- Source material -
○ ○ ○
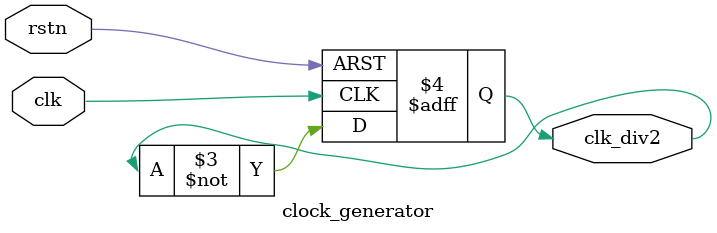
<source format=v>


module clock_generator( 
    input  rstn,
    input  clk,

    output reg clk_div2
);

   always @(posedge clk or negedge rstn) begin
      if(!rstn) begin
         clk_div2 <= 0;
      end else begin
         clk_div2 <= ~clk_div2;
      end
   end


endmodule


</source>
○ ○ ○
- Task item -
Please print each entry exactly as it stands, without the pictures.

- Result for this task -
<source format=v>


module clock_generator( 
    input  rstn,
    input  clk,

    output reg clk_div2
);

   always @(posedge clk or negedge rstn) begin
      if(!rstn) begin
         clk_div2 <= 0;
      end else begin
         clk_div2 <= ~clk_div2;
      end
   end


endmodule


</source>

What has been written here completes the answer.